SOURCE DOCUMENT

_ _ _ _

Pang observes that the approach also has the potential to reduce risk and errors, as advice is no longer generated by a single individual.
5. It enables one-stop data shopping
To excel in today’s challenging enterprise landscape, IT teams need prompt access to applications and data spanning all business units.
By deploying a self-service delivery model, IT can overcome most issues related to cumbersome manual access processes and deliver resources to end users efficiently and securely, just-in-time, says Vasu Sattenapalli, CEO of data management software developer RightData.
Self-service is now a fact of life for just about everybody, Sattenapalli states. “We’ve all become used to being able to serve ourselves in a variety of situations, such as with online shopping, banking, and so on,” he observes.
Sattenapalli believes the biggest gap IT organisations face is bringing the consumer experience to data access. “A self-service portal that would give data consumers a one-stop-shop for discovering, exploring, access requests, and consuming is what is lacking in the industry.”
Sattenapalli expects that innovative companies will soon develop platforms opening the door to self-service data and application access.
6. It can also democratise data
Business and data analysts often grow frustrated when they can’t find trusted data, struggle to articulate their specific data needs, or when a colleague or customer takes too long to deliver necessary data. Self-service IT can resolve all of these challenges by “democratising data,” making data more easily accessible to users.
While democratising data through self-service sounds like an ideal goal, putting it into practice can be daunting. “Many data leaders remain reluctant to adopt self-service data initiatives,” says Diby Malakar, vice president of product management for data intelligence platform provider Alation.
He notes that data democratisation will require a formalised and structured approach to governance to pinpoint where exactly data is located and to assess data quality. “Otherwise, self-service could compromise data security and bring compliance into question.”
Democratising data requires organisations to centralise their data knowledge — classifying it by origin, description, and historical use — and decentralise access. This is data intelligence, a self-service analytics approach that gives users access to the knowledge they need to quickly search for, discover, and use the right data for the project at hand, Malakar says.

_ _ _ _

(Saved entries)

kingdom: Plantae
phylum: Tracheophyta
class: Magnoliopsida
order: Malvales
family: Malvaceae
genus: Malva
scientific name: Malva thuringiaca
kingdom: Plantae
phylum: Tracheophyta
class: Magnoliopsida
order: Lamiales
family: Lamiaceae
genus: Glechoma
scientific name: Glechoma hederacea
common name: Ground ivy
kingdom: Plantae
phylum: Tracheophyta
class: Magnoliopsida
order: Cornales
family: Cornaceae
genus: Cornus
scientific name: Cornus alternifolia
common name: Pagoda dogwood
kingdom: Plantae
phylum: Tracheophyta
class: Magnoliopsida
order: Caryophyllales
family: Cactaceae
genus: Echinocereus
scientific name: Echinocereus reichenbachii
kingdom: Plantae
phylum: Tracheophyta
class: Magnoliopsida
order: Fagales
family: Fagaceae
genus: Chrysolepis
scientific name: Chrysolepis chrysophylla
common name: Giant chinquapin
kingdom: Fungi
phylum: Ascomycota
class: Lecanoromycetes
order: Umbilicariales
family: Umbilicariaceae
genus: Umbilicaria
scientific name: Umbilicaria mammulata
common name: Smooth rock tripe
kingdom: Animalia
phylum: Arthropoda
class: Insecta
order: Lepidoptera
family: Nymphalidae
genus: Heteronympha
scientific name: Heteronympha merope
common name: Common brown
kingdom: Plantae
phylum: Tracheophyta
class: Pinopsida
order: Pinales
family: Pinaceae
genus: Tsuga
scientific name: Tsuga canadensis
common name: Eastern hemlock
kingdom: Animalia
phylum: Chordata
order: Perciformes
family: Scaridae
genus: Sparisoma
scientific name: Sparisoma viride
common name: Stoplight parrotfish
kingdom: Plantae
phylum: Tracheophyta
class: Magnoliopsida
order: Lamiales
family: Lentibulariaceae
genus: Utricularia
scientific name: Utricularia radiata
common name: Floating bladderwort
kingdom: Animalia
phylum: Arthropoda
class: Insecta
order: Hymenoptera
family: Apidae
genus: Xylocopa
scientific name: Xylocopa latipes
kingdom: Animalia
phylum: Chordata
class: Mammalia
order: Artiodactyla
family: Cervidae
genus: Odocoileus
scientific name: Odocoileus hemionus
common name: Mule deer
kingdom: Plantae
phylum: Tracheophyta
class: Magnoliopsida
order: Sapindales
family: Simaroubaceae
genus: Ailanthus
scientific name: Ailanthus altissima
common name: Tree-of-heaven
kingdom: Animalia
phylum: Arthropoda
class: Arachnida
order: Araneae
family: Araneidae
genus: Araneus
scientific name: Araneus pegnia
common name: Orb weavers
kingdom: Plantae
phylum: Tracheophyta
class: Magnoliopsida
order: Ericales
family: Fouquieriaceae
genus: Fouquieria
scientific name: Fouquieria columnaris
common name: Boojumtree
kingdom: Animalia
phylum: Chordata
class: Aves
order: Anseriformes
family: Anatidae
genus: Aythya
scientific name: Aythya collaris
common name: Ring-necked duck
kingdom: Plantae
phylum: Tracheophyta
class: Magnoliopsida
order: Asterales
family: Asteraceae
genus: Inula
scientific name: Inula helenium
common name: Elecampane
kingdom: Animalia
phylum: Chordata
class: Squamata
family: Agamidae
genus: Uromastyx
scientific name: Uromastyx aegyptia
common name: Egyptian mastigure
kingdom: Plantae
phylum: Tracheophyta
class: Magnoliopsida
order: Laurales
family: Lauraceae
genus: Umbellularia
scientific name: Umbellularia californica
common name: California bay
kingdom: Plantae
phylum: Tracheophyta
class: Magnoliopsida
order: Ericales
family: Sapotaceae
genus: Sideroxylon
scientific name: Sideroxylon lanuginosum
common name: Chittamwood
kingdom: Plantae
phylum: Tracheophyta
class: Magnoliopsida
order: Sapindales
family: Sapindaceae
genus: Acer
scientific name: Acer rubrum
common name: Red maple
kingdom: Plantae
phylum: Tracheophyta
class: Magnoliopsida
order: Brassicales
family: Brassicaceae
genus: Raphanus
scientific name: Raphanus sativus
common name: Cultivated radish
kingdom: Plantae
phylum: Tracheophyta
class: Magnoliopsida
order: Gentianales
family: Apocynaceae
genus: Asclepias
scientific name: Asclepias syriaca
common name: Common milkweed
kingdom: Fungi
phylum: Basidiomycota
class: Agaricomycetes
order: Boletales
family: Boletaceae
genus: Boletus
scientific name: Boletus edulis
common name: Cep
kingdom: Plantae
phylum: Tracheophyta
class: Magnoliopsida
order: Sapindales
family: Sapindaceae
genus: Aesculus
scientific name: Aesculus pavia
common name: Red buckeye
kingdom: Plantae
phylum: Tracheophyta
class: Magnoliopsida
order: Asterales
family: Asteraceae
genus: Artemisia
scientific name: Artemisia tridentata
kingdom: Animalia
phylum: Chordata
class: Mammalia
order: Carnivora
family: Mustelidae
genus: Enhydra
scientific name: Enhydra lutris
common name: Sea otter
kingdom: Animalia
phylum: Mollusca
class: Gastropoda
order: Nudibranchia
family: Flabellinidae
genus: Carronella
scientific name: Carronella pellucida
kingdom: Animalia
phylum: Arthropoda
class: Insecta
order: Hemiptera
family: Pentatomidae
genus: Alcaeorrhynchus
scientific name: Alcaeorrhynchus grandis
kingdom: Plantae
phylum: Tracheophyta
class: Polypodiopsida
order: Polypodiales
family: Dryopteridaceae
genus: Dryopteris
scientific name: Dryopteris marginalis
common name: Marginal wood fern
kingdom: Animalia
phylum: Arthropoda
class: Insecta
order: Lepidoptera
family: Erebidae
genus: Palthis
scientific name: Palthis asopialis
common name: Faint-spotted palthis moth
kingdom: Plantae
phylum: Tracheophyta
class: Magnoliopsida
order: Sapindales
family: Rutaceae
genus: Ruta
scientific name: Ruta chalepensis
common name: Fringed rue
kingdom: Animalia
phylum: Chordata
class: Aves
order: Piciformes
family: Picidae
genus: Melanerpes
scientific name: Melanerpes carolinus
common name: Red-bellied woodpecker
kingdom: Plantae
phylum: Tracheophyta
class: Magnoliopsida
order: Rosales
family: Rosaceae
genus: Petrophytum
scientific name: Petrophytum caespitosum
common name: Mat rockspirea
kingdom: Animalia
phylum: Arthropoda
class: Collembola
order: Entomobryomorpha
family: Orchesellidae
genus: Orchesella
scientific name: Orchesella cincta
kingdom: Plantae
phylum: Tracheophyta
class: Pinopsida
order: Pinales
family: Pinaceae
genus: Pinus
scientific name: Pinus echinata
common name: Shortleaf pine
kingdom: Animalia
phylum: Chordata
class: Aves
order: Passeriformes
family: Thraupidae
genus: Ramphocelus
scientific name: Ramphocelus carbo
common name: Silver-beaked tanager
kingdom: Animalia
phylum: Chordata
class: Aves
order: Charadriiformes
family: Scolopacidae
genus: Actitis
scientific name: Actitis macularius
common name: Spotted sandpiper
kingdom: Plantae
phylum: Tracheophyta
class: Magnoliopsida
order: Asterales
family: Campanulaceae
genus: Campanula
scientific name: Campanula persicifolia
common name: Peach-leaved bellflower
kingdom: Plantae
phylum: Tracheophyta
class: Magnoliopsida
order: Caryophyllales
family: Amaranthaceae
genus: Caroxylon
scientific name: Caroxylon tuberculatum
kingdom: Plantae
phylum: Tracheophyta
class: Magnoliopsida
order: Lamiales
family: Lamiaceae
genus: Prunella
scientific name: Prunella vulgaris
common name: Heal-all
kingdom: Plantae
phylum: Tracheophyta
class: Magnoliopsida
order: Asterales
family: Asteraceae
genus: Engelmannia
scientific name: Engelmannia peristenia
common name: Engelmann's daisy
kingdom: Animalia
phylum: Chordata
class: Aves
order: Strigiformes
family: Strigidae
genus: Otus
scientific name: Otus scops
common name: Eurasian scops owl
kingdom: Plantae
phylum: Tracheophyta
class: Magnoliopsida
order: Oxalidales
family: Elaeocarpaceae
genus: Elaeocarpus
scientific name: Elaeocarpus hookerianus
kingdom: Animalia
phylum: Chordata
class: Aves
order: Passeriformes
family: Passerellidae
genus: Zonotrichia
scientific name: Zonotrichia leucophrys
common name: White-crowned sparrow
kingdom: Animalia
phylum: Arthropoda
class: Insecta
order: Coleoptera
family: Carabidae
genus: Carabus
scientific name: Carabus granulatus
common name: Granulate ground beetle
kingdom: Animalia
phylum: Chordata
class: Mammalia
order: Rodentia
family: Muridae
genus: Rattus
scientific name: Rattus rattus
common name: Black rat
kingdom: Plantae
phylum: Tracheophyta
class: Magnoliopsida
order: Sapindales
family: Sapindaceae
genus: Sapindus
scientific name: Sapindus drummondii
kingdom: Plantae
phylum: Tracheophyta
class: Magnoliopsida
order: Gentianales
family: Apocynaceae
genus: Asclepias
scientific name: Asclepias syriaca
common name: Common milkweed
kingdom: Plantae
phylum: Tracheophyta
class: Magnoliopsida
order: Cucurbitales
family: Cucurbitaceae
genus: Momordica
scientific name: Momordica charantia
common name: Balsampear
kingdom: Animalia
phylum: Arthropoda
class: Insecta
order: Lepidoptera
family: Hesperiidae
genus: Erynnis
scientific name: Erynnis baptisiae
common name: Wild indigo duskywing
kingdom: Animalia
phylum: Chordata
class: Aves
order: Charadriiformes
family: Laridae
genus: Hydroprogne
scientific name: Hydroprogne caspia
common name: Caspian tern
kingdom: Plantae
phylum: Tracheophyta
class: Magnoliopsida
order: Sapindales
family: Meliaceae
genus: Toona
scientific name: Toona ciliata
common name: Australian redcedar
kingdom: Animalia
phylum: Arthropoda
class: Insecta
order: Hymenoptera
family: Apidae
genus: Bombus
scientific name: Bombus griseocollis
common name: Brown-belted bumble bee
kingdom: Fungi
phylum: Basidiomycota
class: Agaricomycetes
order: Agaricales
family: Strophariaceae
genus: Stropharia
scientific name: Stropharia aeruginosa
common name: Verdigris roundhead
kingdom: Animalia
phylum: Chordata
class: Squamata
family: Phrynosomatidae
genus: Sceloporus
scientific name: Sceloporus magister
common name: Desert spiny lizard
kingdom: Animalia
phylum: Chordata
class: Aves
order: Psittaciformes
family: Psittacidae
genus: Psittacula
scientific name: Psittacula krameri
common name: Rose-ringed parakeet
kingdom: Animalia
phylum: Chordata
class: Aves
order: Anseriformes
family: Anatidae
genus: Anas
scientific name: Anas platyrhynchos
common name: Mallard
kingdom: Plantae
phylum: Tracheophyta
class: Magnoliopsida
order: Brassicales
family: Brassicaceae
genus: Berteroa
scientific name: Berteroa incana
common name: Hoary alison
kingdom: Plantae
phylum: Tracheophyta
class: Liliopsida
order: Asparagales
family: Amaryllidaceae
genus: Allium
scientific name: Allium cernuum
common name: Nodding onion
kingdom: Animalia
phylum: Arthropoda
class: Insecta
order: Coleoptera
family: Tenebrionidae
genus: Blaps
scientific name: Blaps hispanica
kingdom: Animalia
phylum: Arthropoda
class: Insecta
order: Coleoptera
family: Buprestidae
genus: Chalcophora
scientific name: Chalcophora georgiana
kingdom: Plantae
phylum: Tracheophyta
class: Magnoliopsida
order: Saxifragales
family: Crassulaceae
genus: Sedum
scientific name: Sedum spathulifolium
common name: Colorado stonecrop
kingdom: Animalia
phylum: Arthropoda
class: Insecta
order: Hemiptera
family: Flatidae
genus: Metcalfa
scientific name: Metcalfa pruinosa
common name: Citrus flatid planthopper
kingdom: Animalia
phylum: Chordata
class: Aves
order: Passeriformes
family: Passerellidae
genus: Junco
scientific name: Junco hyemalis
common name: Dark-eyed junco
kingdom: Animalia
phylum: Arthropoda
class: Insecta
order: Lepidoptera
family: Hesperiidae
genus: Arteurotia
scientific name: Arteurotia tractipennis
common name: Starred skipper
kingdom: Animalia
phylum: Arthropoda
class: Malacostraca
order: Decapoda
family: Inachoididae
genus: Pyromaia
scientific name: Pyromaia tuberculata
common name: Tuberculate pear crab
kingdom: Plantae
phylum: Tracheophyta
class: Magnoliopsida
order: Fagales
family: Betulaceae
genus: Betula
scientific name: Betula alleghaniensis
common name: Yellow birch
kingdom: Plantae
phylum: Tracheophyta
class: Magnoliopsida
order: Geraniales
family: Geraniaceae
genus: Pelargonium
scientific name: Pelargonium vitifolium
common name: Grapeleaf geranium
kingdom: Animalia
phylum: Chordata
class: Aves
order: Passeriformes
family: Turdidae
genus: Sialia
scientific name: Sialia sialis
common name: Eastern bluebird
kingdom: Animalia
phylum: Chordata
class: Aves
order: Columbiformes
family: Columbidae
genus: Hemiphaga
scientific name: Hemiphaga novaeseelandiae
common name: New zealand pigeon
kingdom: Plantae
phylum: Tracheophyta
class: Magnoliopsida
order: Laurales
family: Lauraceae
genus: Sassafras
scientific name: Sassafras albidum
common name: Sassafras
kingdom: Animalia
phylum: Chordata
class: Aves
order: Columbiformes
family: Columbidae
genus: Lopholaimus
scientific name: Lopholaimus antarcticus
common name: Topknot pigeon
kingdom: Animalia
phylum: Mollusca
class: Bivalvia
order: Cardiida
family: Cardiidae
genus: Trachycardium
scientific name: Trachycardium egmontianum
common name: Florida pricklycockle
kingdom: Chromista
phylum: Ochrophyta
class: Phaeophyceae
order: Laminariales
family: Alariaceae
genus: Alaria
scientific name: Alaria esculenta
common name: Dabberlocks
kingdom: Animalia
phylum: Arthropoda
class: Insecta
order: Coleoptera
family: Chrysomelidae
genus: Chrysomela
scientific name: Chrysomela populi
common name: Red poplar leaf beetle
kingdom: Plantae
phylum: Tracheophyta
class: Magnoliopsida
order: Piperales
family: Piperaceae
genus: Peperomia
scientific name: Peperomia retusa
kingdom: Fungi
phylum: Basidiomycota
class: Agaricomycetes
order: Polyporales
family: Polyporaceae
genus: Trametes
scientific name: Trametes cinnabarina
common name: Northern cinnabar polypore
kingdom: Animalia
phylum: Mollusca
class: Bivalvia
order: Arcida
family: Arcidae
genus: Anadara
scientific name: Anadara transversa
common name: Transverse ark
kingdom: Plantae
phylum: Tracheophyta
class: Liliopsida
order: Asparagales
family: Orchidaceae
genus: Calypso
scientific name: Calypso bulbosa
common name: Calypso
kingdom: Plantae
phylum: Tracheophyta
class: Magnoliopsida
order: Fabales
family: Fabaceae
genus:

_ _ _ _

TASK INSTRUCTIONS
#1 According to the self-service IT article, which company does Vasu Sattenapalli lead as CEO?
#2 Please pick up the self-service IT article after its final sentence and carry it forward.

SOLVED TASKS
#1 RightData, a data management software developer.

#2
“IT is no longer responsible for disseminating trusted data for every request, removing bottlenecks, and empowering business users to harness data more effectively in their daily work.”
The catch: Self-service requires constant attention
While self-service can free up IT resources by empowering users to address their own IT needs, anyone thinking self-service IT is an entirely hands-off endeavour is in for a surprise.
As self-service IT’s scope widens, it requires constant attention in order to maintain a deep repository of accurate, serviceable knowledge.
Kimberly M. Hollingsworth, associate director of the enterprise service desk at the US Department of Veterans Affairs, notes that meeting this goal requires a behind-the-scenes process of rigorous, iterative, and ongoing cycles of gathering content, reviewing existing components, remediation to capture updates or retirement of items, and creating and maintaining the channels used to share information with users.
Self-service IT’s fundamental trust is built on its offerings’ timeliness, accuracy, and usefulness.
“In a dynamic technological environment, information and details require an aggressive and proactive approach to content management in order to ensure relevance and accuracy,” Hollingsworth says.
“This is the essence of knowledge management, with the goal of creating self-service tools and reliable knowledge repositories that ultimately create a better and more delightful end-user experience.”